### TEXT PROVIDED
>>

Managerial Accounting Quiz #1

Assessment

Quiz

Business

University

Medium

Created by

Christopher Lowe

Used 1+ times

FREE Resource

20 questions

Show all answers

1.

MULTIPLE CHOICE QUESTION

1 min • 5 pts

Short-term debt generally includes:

Credit cards and mortgages
Loans, lines of credit, and other financial obligations due within one year.
Investments and savings accounts
Retirement funds and insurance policies

2.

MULTIPLE CHOICE QUESTION

1 min • 5 pts

On December 15, 2022, Hader Company repurchased 900 shares of their outstanding stock for $12.50 per share.  The stock has a par value of $1 and was originally issued on January 1, 2018 for $15 per share. How does the transaction on December 15, 2022 affect the company’s financial statements?

The transaction will only affect the income statement by incresing Assets by $11,250, not the balance sheet.

<<

### REQUIRED WORK
**a.** Condense the quiz paragraph beginning "On December 15, 2022, Hader Company" into a short list that keeps its main facts.
**b.** Switch "repurchased" to "bought back" and write out the quiz passage starting with "Credit cards and" and going on through "company’s financial statements?".
The entries after the quiz are separate material.

### Collected data

>>

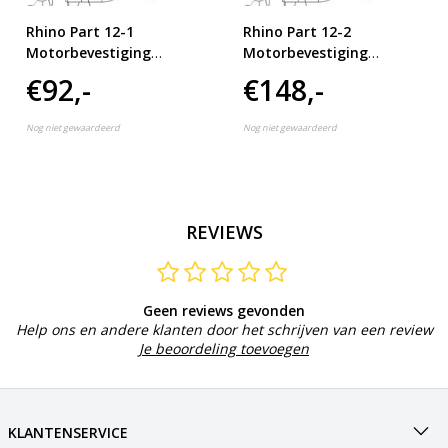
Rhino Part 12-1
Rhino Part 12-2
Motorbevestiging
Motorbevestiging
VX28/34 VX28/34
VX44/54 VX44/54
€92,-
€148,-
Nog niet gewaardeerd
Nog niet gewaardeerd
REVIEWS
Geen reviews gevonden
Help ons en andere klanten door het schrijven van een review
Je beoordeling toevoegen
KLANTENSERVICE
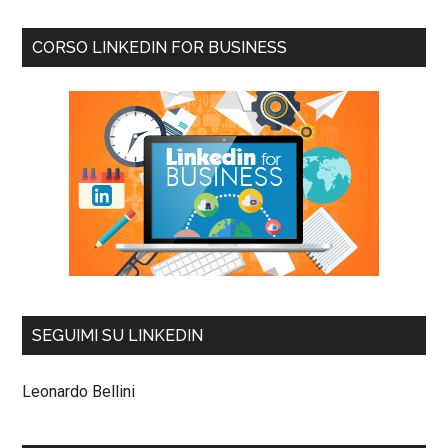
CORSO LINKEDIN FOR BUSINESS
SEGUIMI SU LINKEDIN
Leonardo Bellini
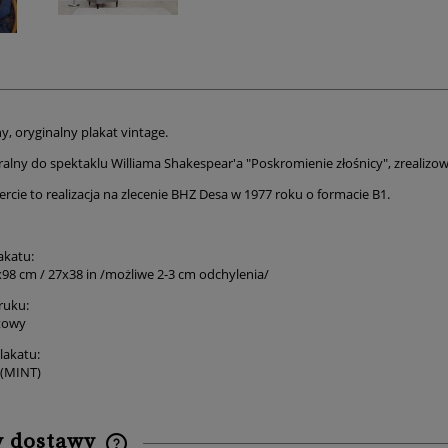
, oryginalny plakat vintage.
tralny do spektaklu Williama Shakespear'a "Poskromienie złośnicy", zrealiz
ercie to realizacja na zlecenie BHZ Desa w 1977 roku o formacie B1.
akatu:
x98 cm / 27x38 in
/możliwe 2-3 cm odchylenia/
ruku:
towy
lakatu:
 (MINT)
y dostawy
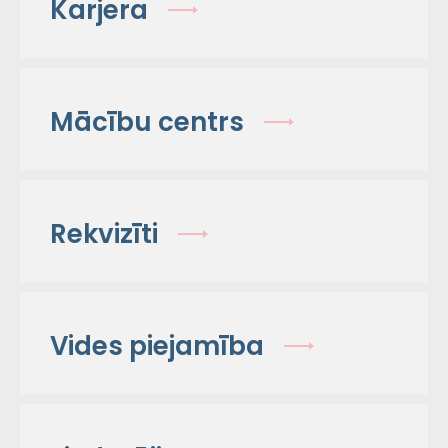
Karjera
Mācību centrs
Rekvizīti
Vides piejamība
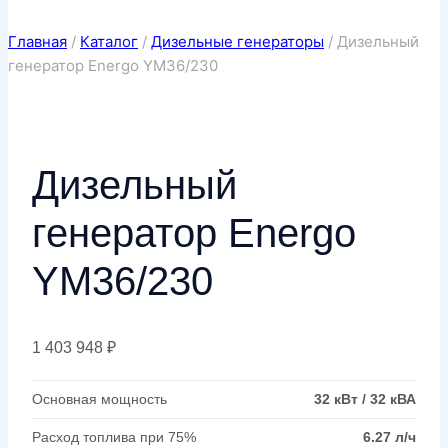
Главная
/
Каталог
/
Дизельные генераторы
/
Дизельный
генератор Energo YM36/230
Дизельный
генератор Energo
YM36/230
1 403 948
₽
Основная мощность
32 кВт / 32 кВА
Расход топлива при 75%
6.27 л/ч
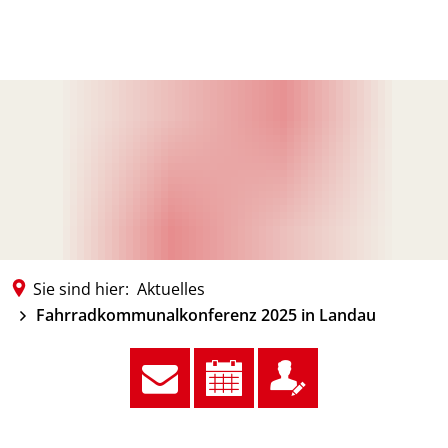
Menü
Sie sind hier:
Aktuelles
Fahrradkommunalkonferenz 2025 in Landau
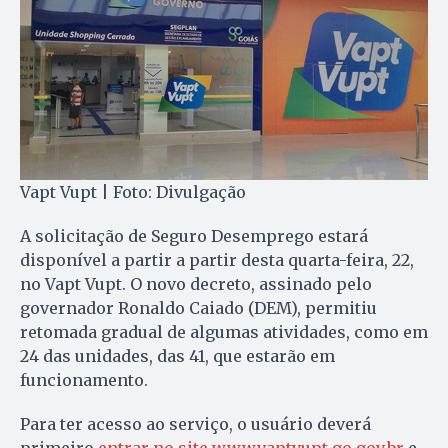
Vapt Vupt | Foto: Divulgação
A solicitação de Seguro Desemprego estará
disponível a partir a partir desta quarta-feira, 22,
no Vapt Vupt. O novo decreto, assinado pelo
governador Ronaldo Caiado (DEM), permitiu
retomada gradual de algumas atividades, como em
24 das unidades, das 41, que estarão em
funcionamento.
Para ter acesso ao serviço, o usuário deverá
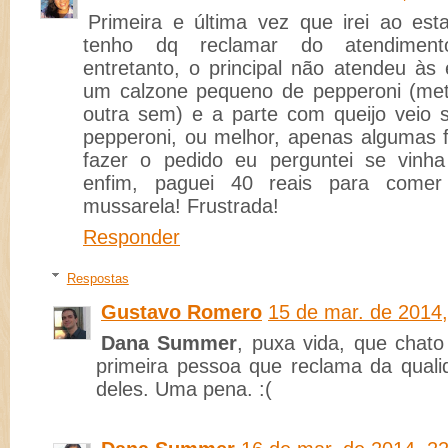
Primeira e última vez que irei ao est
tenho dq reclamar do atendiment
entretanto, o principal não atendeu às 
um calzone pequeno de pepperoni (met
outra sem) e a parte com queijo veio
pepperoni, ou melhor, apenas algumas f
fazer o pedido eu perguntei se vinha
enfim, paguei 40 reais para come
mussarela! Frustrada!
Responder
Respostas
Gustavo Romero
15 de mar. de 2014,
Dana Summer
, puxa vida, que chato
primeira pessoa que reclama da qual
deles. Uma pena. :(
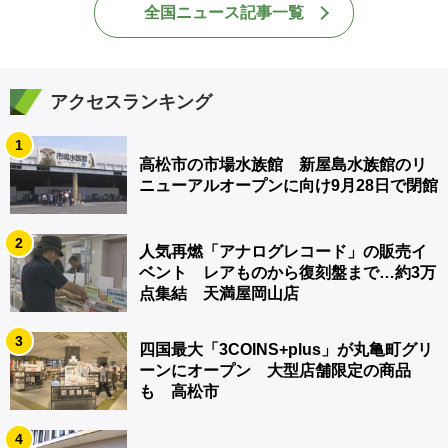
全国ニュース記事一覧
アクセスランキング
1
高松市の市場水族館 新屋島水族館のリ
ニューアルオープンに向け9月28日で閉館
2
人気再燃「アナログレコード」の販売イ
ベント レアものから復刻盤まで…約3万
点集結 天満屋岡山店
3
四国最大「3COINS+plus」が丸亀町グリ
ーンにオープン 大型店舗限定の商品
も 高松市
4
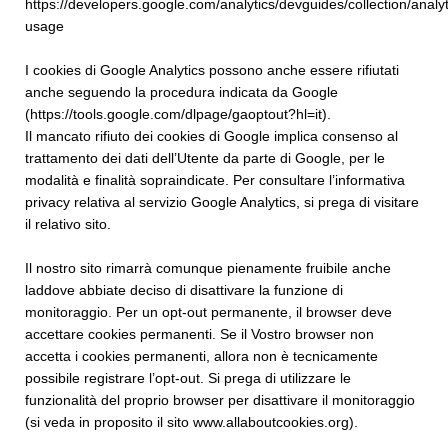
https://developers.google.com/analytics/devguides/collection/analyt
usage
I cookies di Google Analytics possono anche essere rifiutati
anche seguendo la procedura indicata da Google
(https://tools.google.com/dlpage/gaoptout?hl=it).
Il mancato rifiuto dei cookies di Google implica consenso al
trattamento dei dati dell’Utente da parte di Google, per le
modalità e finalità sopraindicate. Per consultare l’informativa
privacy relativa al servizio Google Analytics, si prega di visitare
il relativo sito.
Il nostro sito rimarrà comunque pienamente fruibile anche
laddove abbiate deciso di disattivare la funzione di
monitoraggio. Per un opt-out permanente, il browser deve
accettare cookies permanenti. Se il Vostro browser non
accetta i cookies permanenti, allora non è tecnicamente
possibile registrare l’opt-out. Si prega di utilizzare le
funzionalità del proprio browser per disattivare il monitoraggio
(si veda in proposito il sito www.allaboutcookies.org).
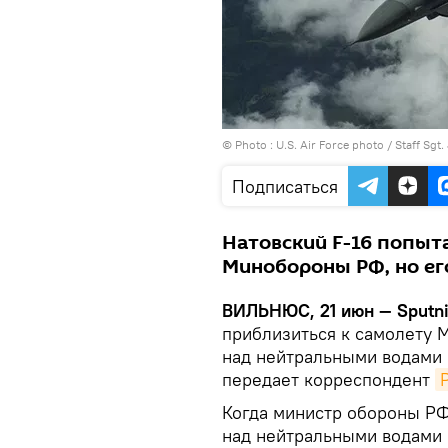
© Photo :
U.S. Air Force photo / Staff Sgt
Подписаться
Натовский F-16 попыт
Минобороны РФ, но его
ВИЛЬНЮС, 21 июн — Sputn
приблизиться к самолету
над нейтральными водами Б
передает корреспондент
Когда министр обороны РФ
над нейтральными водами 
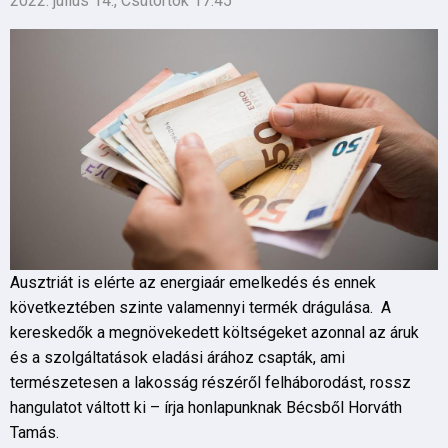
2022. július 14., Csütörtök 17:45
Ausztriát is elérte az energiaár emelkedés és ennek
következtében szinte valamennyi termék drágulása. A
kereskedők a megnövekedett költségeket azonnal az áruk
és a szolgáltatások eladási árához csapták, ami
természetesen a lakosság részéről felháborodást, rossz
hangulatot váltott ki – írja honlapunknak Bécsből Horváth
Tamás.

<<
>>

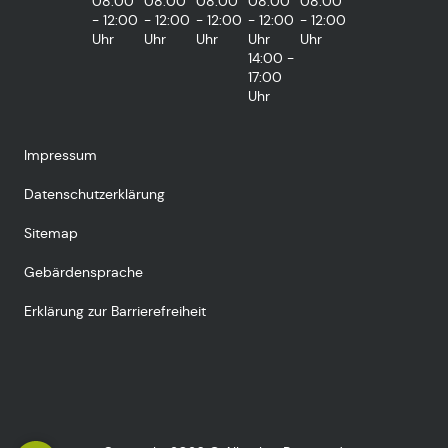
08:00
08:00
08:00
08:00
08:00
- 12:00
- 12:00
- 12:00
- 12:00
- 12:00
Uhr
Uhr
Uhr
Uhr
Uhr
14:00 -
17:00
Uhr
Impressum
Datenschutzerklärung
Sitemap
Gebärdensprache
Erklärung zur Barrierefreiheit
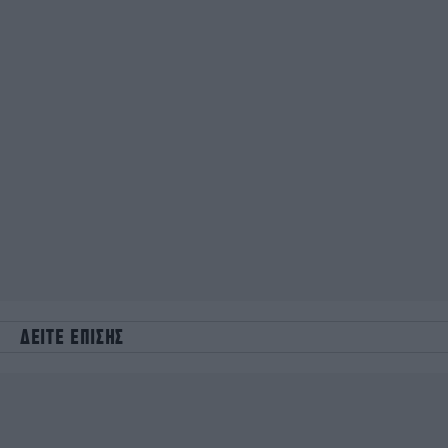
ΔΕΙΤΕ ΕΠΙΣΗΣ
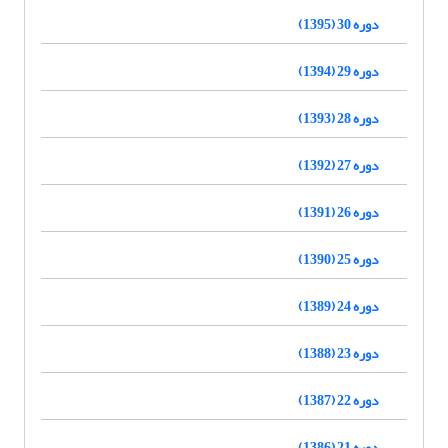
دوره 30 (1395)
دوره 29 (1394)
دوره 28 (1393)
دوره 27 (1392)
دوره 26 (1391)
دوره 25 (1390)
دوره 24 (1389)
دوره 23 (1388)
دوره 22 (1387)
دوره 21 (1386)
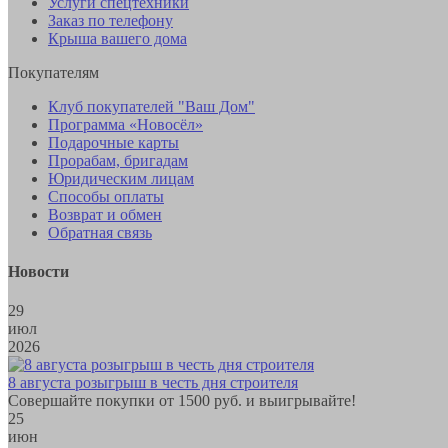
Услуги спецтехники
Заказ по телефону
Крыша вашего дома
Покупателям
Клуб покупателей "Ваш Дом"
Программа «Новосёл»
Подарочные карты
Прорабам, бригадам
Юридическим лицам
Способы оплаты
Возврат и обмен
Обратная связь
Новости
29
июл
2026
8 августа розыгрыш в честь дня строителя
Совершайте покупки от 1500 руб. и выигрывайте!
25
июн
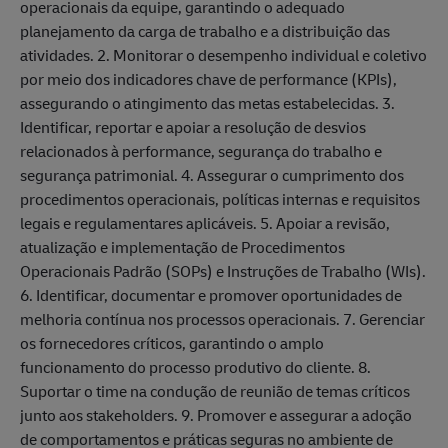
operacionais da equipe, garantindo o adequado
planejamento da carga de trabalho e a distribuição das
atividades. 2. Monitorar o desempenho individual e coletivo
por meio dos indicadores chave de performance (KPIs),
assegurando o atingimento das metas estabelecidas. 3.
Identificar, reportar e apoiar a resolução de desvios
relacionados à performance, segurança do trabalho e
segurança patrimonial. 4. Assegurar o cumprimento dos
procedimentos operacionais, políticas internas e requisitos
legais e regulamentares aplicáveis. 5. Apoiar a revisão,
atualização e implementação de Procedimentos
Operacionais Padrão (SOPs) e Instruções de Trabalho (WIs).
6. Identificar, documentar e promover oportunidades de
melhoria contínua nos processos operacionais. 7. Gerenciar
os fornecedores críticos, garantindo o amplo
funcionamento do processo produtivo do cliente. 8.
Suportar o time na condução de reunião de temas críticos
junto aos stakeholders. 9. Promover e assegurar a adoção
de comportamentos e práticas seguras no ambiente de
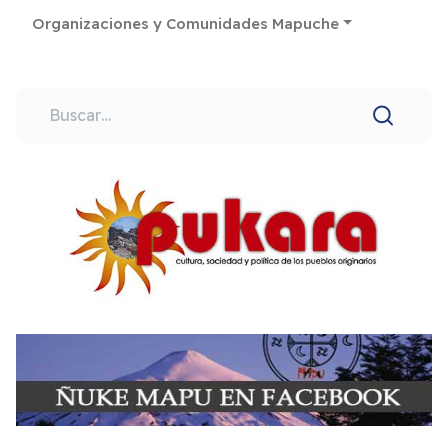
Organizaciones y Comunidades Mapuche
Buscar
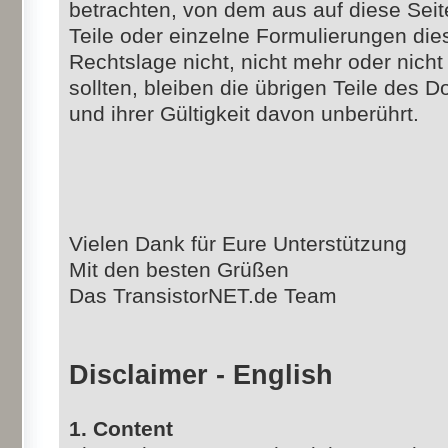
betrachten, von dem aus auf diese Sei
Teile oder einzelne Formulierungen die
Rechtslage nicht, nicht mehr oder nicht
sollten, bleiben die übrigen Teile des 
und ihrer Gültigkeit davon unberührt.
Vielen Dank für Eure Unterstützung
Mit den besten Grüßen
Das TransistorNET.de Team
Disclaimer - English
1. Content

<<

### YOUR RESPONSES
**a.**
- On December 15, 2022, Hader Company repurchased 900 shares of its outstanding stock at $12.50 per share.
- The stock has a par value of $1.
- It was originally issued on January 1, 2018, for $15 per share.
- The question is how this transaction affects the company's financial statements.

**b.**
Credit cards and mortgages
Loans, lines of credit, and other financial obligations due within one year.
Investments and savings accounts
Retirement funds and insurance policies

2.

MULTIPLE CHOICE QUESTION

1 min • 5 pts

On December 15, 2022, Hader Company bought back 900 shares of their outstanding stock for $12.50 per share.  The stock has a par value of $1 and was originally issued on January 1, 2018 for $15 per share. How does the transaction on December 15, 2022 affect the company’s financial statements?